What to produce:
Write out every entry exactly as given, but omit the pictures.

====

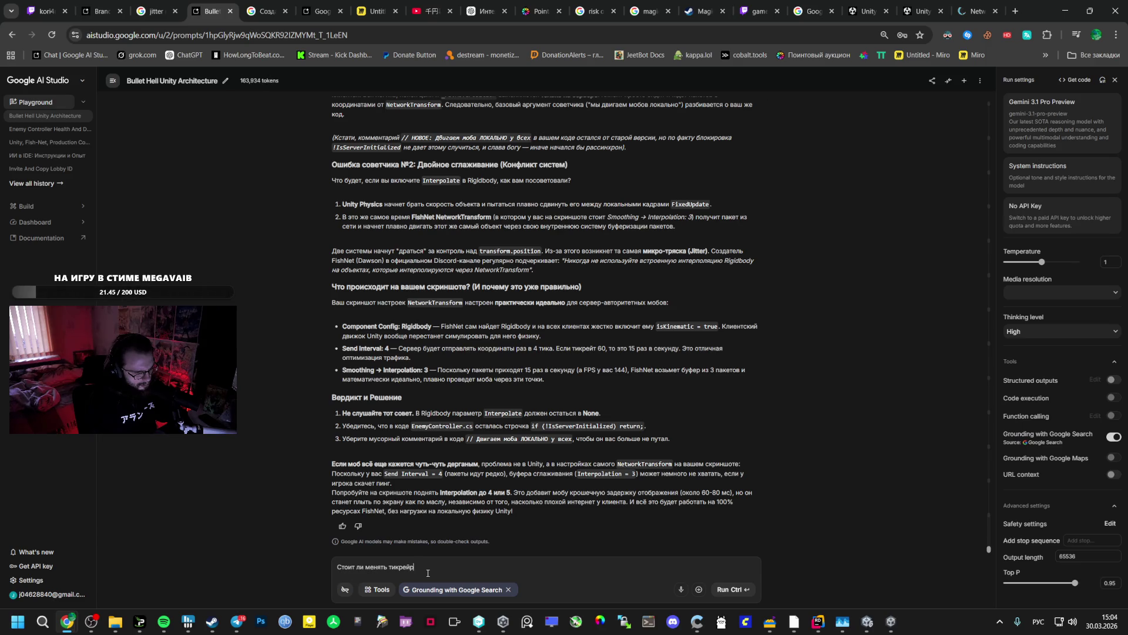
key("BackSpace")
type("т по дефолту для моей игры? Я так понимаю он 30, и чем это черевато")
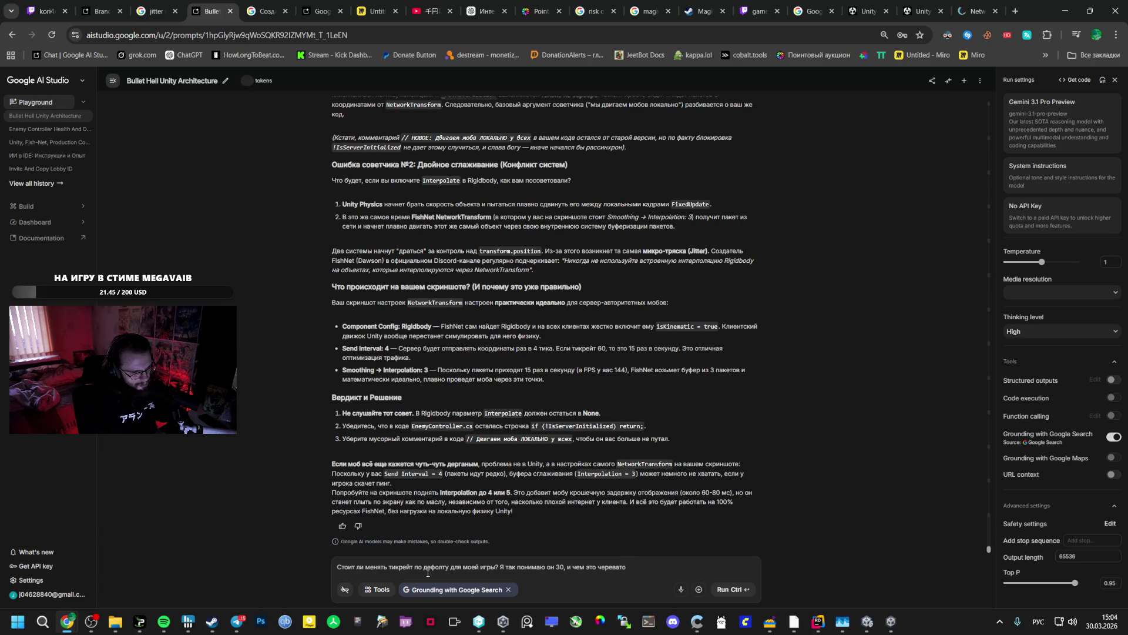
type("?")
type(" Как лучше быть?")
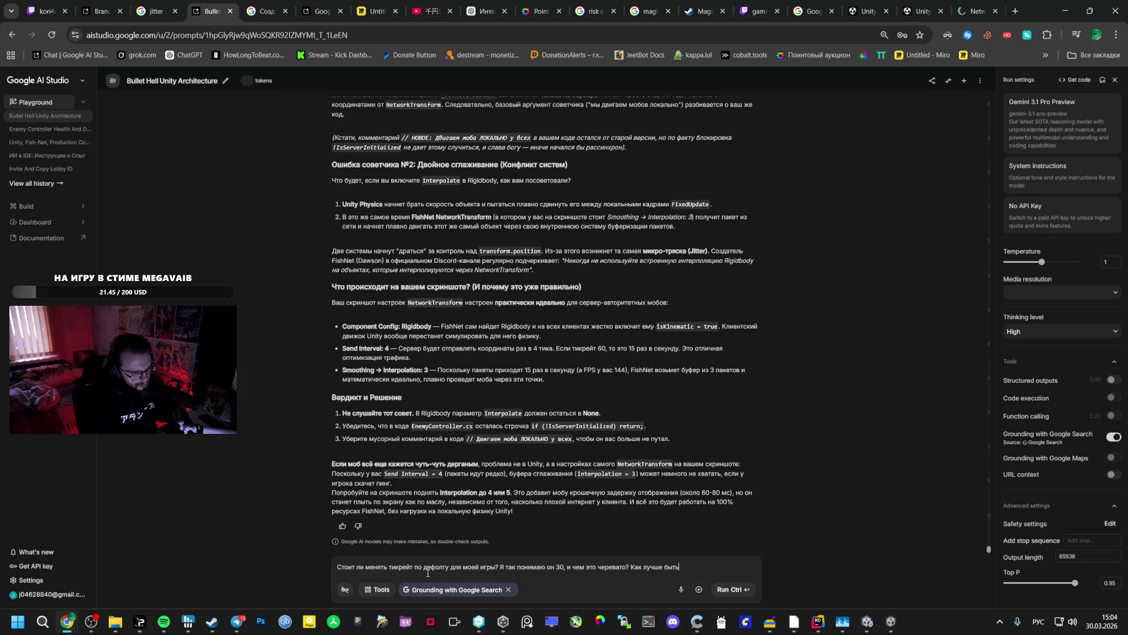
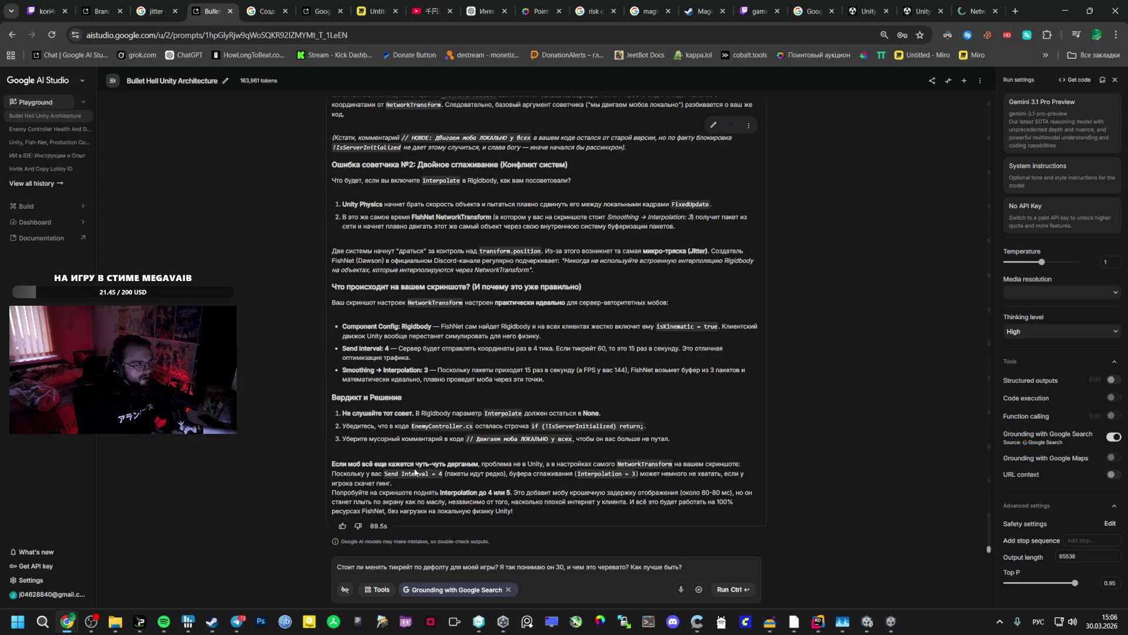
- Switch to the YouTube video tab and open the YouTube home page in a new tab
left_click(417, 10)
middle_click(76, 82)
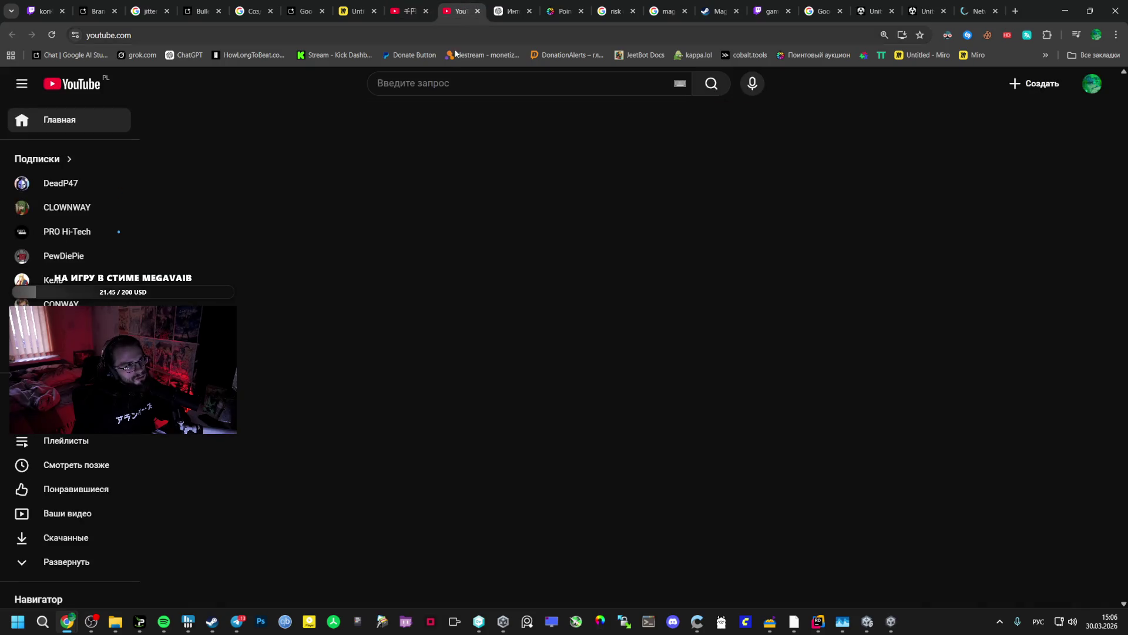
- Focus the YouTube search box, switch the keyboard to English and clear the stray letter
left_click(436, 91)
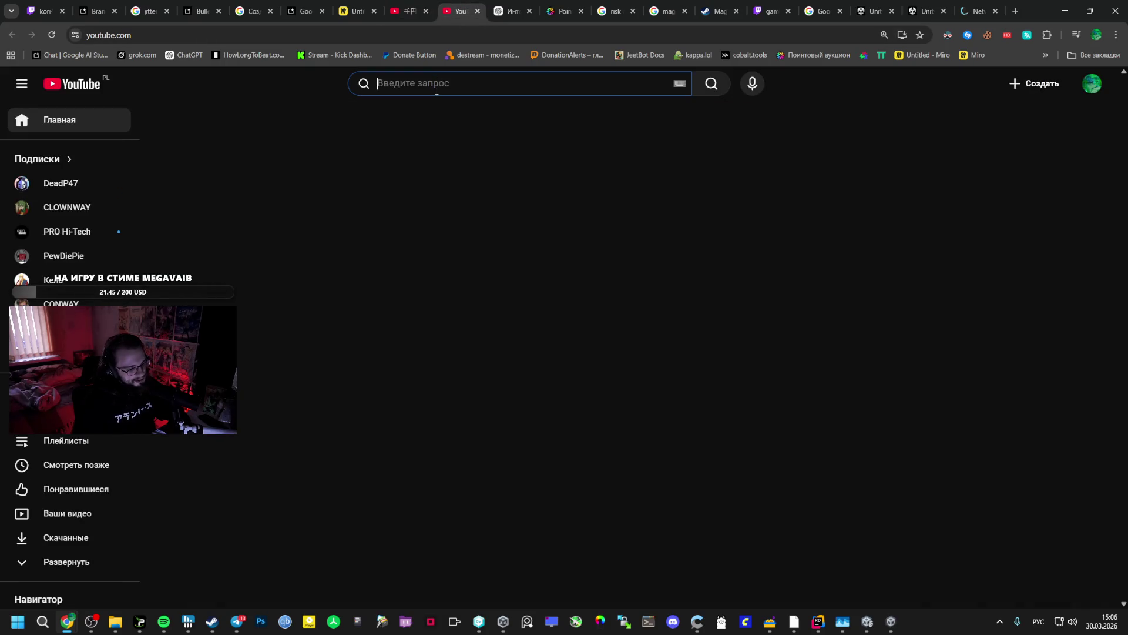
key("alt+shift")
key("BackSpace")
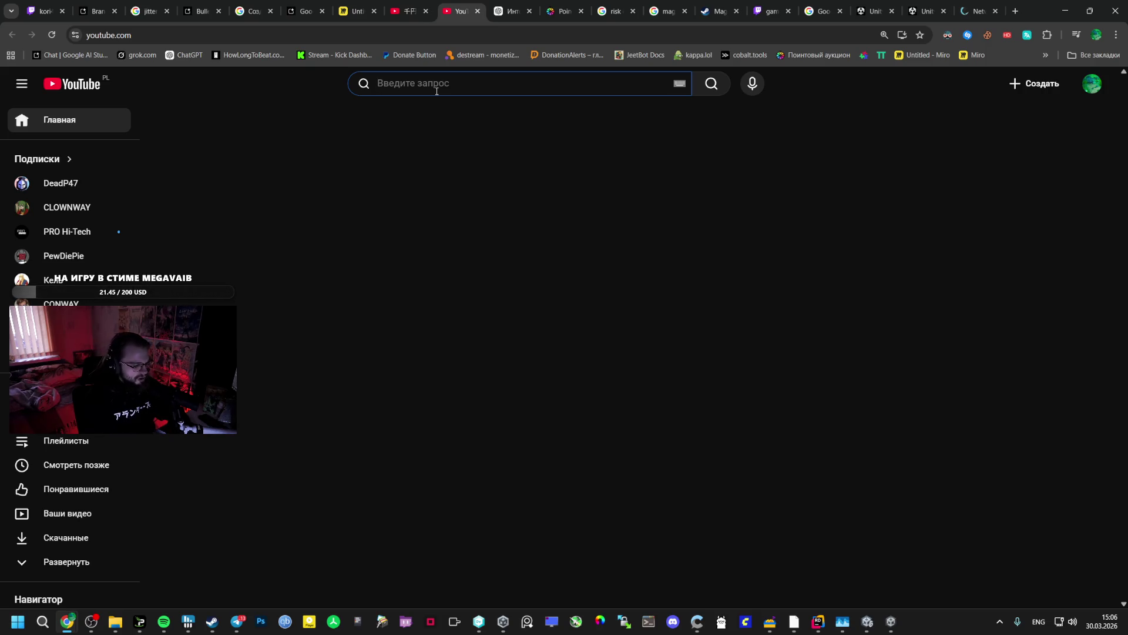
- Expand the full Subscriptions list and scroll through all the subscribed channels
left_click(59, 352)
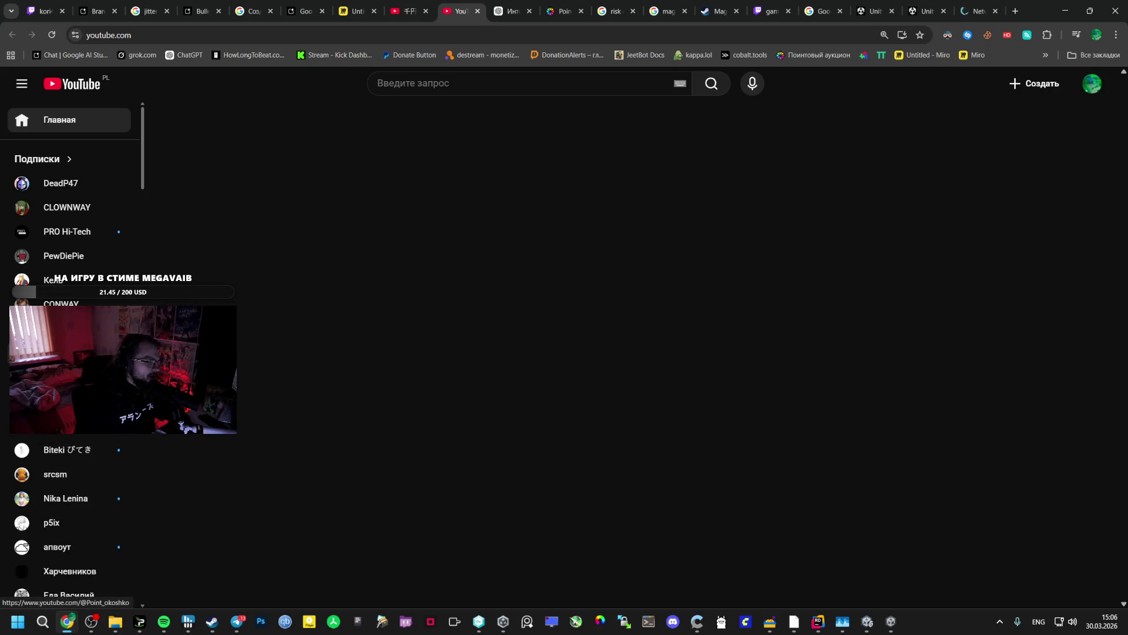
scroll(59, 352, "down", 1)
scroll(59, 352, "down", 3)
scroll(59, 352, "down", 5)
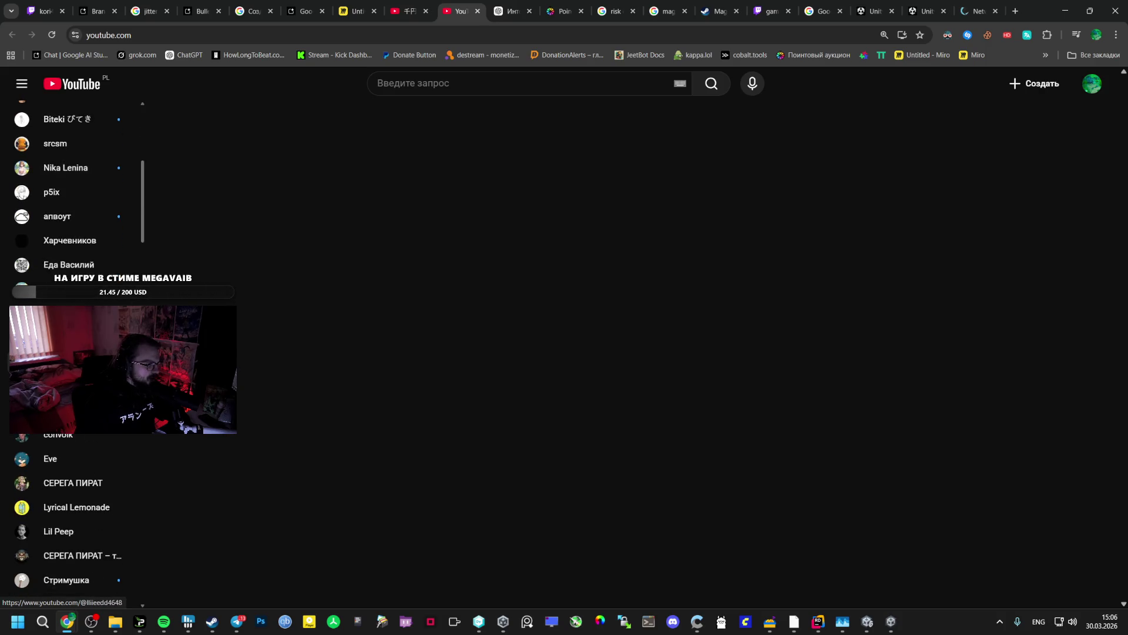
scroll(75, 301, "down", 3)
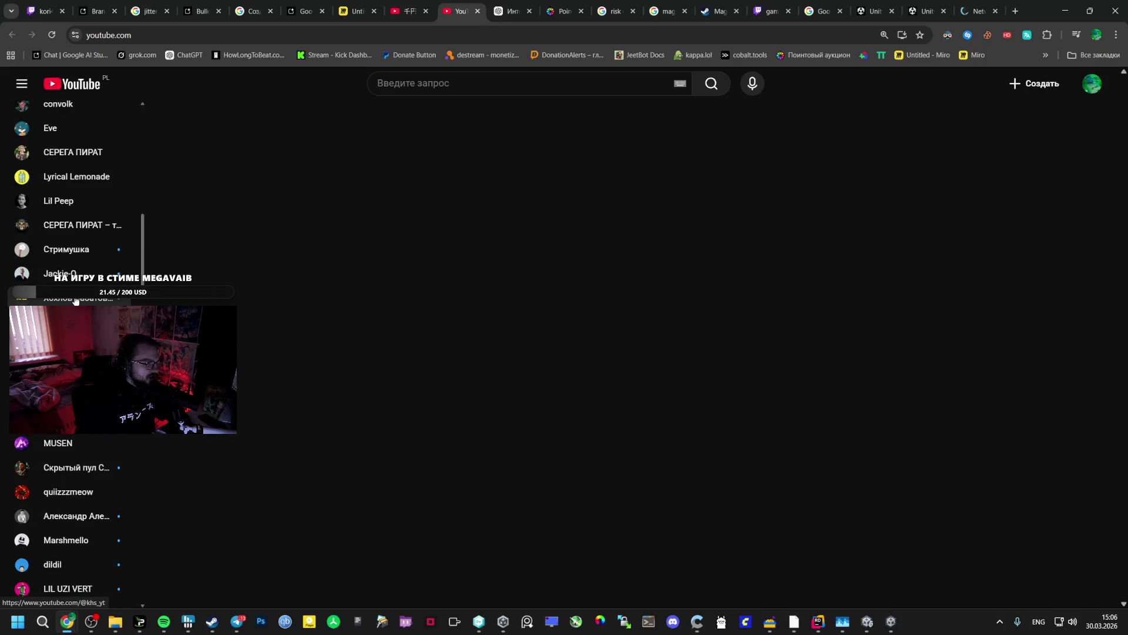
scroll(74, 300, "down", 4)
scroll(74, 300, "down", 7)
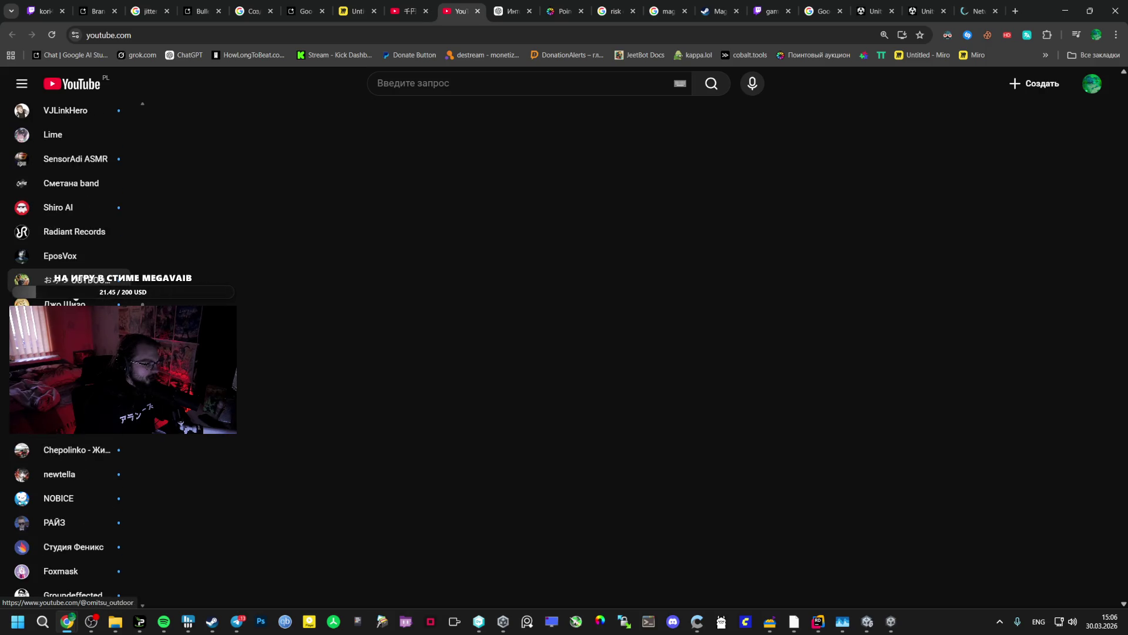
scroll(65, 249, "down", 1)
scroll(64, 250, "down", 3)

====

Response area:
key("BackSpace")
type("т по дефолту для моей игры? Я так понимаю он 30, и чем это черевато")
type("?")
type(" Как лучше быть?")
- Switch to the YouTube video tab and open the YouTube home page in a new tab
left_click(417, 10)
middle_click(76, 82)
- Focus the YouTube search box, switch the keyboard to English and clear the stray letter
left_click(436, 91)
key("alt+shift")
key("BackSpace")
- Expand the full Subscriptions list and scroll through all the subscribed channels
left_click(59, 352)
scroll(59, 352, "down", 1)
scroll(59, 352, "down", 3)
scroll(59, 352, "down", 5)
scroll(75, 301, "down", 3)
scroll(74, 300, "down", 4)
scroll(74, 300, "down", 7)
scroll(65, 249, "down", 1)
scroll(64, 250, "down", 3)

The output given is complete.